Symphoricarpos albus (L.) S.F.Blake — symphorine blanche, boule-de-neige
Arbuste de la famille des Caprifoliacées, la symphorine blanche est originaire d'Amérique du Nord. Introduite en Europe comme plante ornementale et de haies dès le début du dix-neuvième siècle, elle s'est naturalisée très largement en France et dans une grande partie de l'Europe tempérée. Elle est aujourd'hui considérée comme une espèce exotique envahissante dans certains contextes, capable de former des fourrés denses par drageonnage intense.
Aux alentours de Luzarches, elle se rencontre fréquemment en lisière des bois, le long des chemins, dans les talus et les haies, ainsi qu'à proximité des habitations et des anciens jardins dont elle s'échappe facilement. Sa présence en milieu semi-naturel est banale dans tout le secteur nord de la région parisienne. Elle n'est pas une plante des milieux ouverts et ensoleillés, mais elle tolère une ombre assez dense, ce qui lui permet de coloniser les sous-bois clairs et les bords boisés.

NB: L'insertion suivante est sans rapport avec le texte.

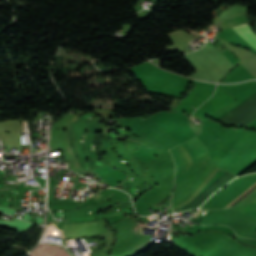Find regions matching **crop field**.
Segmentation results:
<instances>
[{
  "label": "crop field",
  "mask_w": 256,
  "mask_h": 256,
  "mask_svg": "<svg viewBox=\"0 0 256 256\" xmlns=\"http://www.w3.org/2000/svg\"><path fill=\"white\" fill-rule=\"evenodd\" d=\"M214 99L218 104L219 108L233 102V100L226 93L214 96Z\"/></svg>",
  "instance_id": "3"
},
{
  "label": "crop field",
  "mask_w": 256,
  "mask_h": 256,
  "mask_svg": "<svg viewBox=\"0 0 256 256\" xmlns=\"http://www.w3.org/2000/svg\"><path fill=\"white\" fill-rule=\"evenodd\" d=\"M240 36H242L251 46L256 49V36L250 30L248 24L232 27Z\"/></svg>",
  "instance_id": "2"
},
{
  "label": "crop field",
  "mask_w": 256,
  "mask_h": 256,
  "mask_svg": "<svg viewBox=\"0 0 256 256\" xmlns=\"http://www.w3.org/2000/svg\"><path fill=\"white\" fill-rule=\"evenodd\" d=\"M190 152L198 159L199 157L205 155L208 152V149L204 144L196 137L183 143Z\"/></svg>",
  "instance_id": "1"
},
{
  "label": "crop field",
  "mask_w": 256,
  "mask_h": 256,
  "mask_svg": "<svg viewBox=\"0 0 256 256\" xmlns=\"http://www.w3.org/2000/svg\"><path fill=\"white\" fill-rule=\"evenodd\" d=\"M61 236H62L63 239L65 238V236H64V230H61Z\"/></svg>",
  "instance_id": "5"
},
{
  "label": "crop field",
  "mask_w": 256,
  "mask_h": 256,
  "mask_svg": "<svg viewBox=\"0 0 256 256\" xmlns=\"http://www.w3.org/2000/svg\"><path fill=\"white\" fill-rule=\"evenodd\" d=\"M248 202H256V190L252 192L249 196L239 202L237 205L248 203ZM236 206V205H235Z\"/></svg>",
  "instance_id": "4"
}]
</instances>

L'arbuste est caduc, à rameaux grêles et arqués, d'un brun rougeâtre caractéristique, formant des touffes denses de un à deux mètres de hauteur. Les feuilles sont ovales, entières ou parfois légèrement lobées sur les rameaux vigoureux, d'un vert bleuté assez particulier, glauques en dessous. Elles tombent sans coloration automnale notable.
Les fleurs sont petites, en clochettes rosées à blanc rosé, regroupées en courtes grappes aux aisselles des feuilles. Elles passent facilement inaperçues. Les fruits en revanche sont immédiatement reconnaissables, de grosses baies parfaitement sphériques, blanc pur, d'un centimètre à un centimètre et demi de diamètre, groupées en grappes serrées et persistant longtemps sur les rameaux nus après la chute des feuilles. C'est en hiver que la plante est la plus visible et la plus frappante dans le paysage.
Dans la nature, sa floraison s'étend de juin à septembre, et les fruits mûrs sont présents dès l'automne, tenant souvent jusqu'en janvier ou février.
Ces baies blanches sont toxiques pour l'homme et ne doivent pas être consommées. Leur apparence attrayante les rend potentiellement dangereuses pour les enfants. Elles sont en revanche consommées par certains oiseaux, notamment les grives, qui contribuent à disséminer les graines et participent ainsi à la naturalisation progressive de l'espèce hors des jardins. Ce mécanisme de dispersion explique en partie pourquoi la symphorine se retrouve aujourd'hui dans des boisements éloignés de toute plantation ancienne.
La plante a été utilisée en Amérique du Nord par plusieurs peuples autochtones, notamment pour des usages liés aux soins de la peau et comme purgatif, avec des préparations à base d'écorce ou de racine. Ces savoirs traditionnels sont bien documentés dans la littérature ethnobotanique nord-américaine, même si la plante n'a pas développé d'usage populaire comparable en Europe, où son ancienneté d'implantation reste trop récente.